▶ PROVIDED DATA:

##########

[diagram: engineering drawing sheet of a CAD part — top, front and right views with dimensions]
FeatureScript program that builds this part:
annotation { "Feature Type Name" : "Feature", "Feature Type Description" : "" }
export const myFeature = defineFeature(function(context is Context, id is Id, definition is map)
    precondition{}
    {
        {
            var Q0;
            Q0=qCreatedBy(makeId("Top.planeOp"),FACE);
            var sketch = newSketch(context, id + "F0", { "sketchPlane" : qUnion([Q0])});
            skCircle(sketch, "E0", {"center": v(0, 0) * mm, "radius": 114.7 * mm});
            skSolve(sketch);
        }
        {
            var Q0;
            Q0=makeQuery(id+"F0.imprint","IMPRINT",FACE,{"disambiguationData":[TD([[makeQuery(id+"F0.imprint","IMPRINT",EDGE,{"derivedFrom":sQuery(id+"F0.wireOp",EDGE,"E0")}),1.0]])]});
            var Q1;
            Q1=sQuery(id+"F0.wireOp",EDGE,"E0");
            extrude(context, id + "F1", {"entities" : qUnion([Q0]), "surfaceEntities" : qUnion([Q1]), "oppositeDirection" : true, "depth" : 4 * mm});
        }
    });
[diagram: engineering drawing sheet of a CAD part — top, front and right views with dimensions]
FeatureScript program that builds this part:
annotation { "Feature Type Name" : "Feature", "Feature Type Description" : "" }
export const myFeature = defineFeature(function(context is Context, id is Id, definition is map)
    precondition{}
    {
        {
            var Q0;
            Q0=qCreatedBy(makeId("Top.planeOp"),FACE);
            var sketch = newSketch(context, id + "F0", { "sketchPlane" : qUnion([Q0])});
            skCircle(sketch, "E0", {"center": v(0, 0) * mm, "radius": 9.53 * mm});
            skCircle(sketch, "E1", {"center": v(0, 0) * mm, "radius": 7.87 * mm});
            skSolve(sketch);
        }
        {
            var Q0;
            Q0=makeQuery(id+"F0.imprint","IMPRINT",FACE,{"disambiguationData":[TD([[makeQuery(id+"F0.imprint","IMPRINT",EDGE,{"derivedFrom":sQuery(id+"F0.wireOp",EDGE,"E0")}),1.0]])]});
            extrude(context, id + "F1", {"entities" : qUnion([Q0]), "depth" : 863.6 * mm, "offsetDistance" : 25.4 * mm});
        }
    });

##########

▶ EXERCISE TASK: Pull out each line from the items above that contains the string "radius".

▶ WRITTEN RESPONSE:
            skCircle(sketch, "E0", {"center": v(0, 0) * mm, "radius": 114.7 * mm});
            skCircle(sketch, "E0", {"center": v(0, 0) * mm, "radius": 9.53 * mm});
            skCircle(sketch, "E1", {"center": v(0, 0) * mm, "radius": 7.87 * mm});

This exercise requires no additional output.